Nobody is around to tell Sara Netanyahu PM plane isn't hers, Caspit says

Journalist Ben Caspit said during a Friday interview that his fellow reporters are scared of, and fed up with, the alleged behavior of the Prime Minister’s wife.

Prime Minister Benjamin Netanyahu speaks to reporters before embarking on a trip to Ukraine with his wife, Sara, August 18, 2019 (photo credit: AMOS BEN-GERSHOM/GPO)
Prime Minister Benjamin Netanyahu speaks to reporters before embarking on a trip to Ukraine with his wife, Sara, August 18, 2019
(photo credit: AMOS BEN-GERSHOM/GPO)
“There is nobody around anymore to tell Sara Netanyahu that the plane used by the prime minister and the Balfour residency [of the PM] is not her private property,” reporter Ben Caspit said on Friday during a radio interview on 103 FM, Maariv reported. 
In Israel, it was reported that Sara Netanyahu attempted to enter the cockpit of the plane to confront the pilot and was held back, after he failed to respond to her greeting. 
“I am saddened that out of the entire team of reporters that were on the plane, not a single one stepped forward and said: “Yes, it happened,” Caspit said. 
 
“I say that the reporters are afraid, I also say that the reporters are fairly fed up with the whole thing, and I also say that these are mainly signs of desperation,” he said. 
 
Caspit wrote two books about Prime Minister Benjamin Netanyahu. The first, titled The Road to Power, was co-authored by Ilan Kfir and released in English in 1997; the second, The Netanyahu Years, came out in English in 2017. He is a well known criticizer of the Israeli leader, who has now surpassed the country’s founder David Ben-Gurion as Israel's longest serving head of state.
Caspit was sued in 2010 by Sara Netanyahu and again in 2018 by the prime minister. The first lawsuit ended with a settlement and an apology by Caspit, who claimed that the premier attempted to either scare him off or keep him quiet with the later lawsuit. 
 
“I get nothing from talking about these issues,” he said on the radio. “There’s a feeling people no longer care.” 
 
He claimed that the wife of the prime minister carries a great deal of weight in the decision making process, the time tables and who is appointed to positions of power. 
 
“Today we know it’s not only her,” he said, “there is now a supporting member in the form of her son [Yair Netanyahu].”
 
Legally, a prime minister's immediate family is able to live in the official capital residency with no age limits. The Netanyahu family, however, is the only one so far to have an adult child stay there. By living in the official home of the elected leader of the country, 28-year-old Yair is able to allegedly enter closed meetings and speak with his father as he likes, despite not holding any official title or rank.
Caspit also spoke about the recent, diplomatically embarrassing incident where Mrs. Netanyahu was filmed, during an official welcoming ceremony when they landed in the Ukraine as part of an official state visit on August 18, tossing a piece of bread on the ground that her husband gave to her. This was the first time in 20 years that an Israeli prime minister has visited Ukraine, and the Israeli leader and his wife were greeted in the traditional way with bread and salt. 

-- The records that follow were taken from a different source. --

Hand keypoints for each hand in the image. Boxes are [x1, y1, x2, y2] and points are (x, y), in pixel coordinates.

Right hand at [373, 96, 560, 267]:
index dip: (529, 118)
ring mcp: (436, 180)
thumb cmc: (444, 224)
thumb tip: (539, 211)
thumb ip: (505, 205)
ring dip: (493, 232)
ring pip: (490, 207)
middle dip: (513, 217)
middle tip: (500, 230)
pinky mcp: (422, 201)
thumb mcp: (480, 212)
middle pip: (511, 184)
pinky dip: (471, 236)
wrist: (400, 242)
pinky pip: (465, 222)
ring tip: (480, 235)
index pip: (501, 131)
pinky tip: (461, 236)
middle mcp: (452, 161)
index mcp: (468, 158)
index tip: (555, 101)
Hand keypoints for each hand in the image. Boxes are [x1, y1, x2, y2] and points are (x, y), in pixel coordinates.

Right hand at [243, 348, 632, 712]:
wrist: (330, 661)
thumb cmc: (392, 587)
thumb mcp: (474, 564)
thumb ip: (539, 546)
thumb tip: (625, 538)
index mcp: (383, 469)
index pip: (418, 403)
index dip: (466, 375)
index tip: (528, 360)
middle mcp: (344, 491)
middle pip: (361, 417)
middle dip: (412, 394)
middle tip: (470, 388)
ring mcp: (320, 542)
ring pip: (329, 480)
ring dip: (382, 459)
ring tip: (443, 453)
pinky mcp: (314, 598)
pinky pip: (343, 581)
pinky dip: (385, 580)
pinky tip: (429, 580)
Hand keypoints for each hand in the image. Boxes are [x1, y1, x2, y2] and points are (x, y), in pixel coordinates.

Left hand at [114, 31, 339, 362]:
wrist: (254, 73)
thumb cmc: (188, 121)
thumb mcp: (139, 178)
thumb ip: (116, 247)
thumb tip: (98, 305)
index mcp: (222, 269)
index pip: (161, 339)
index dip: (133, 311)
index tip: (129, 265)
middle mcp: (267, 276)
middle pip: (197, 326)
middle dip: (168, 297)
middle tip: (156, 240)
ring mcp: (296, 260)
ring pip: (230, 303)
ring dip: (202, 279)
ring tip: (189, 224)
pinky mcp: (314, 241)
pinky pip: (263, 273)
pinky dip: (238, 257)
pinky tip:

Perhaps due to a faulty debriefing on Slavic traditions, the prime minister tore a piece out of the festive loaf of bread and didn’t dip it in the offered salt before eating it. When he gave some to his wife, she refused to taste it and instead threw it to the ground, in an incident that was aired on television and garnered much media attention.  
Caspit discussed the upcoming re-do elections, saying that “the graveyards are full of people who tried to guess what [head of Yisrael Beytenu Avigdor] Liberman wants to do.” 
 
He suggested that Liberman is “getting even with Netanyahu over a large historical saga of incidents where Netanyahu treated him badly, by promising various things... or a thousand and one things.” 
 
He also spoke about former prime minister Ehud Barak, who is also the subject of two books by him, calling him “a tragic figure.” 
 
Barak “felt like this is the end of the age of Netanyahu,” Caspit said, “and he wanted to take part in the historical moment of taking him out of the stage on which history is made.” 
 
He predicted that if Netanyahu will be able to form a government, Barak will leave politics as he did in the past.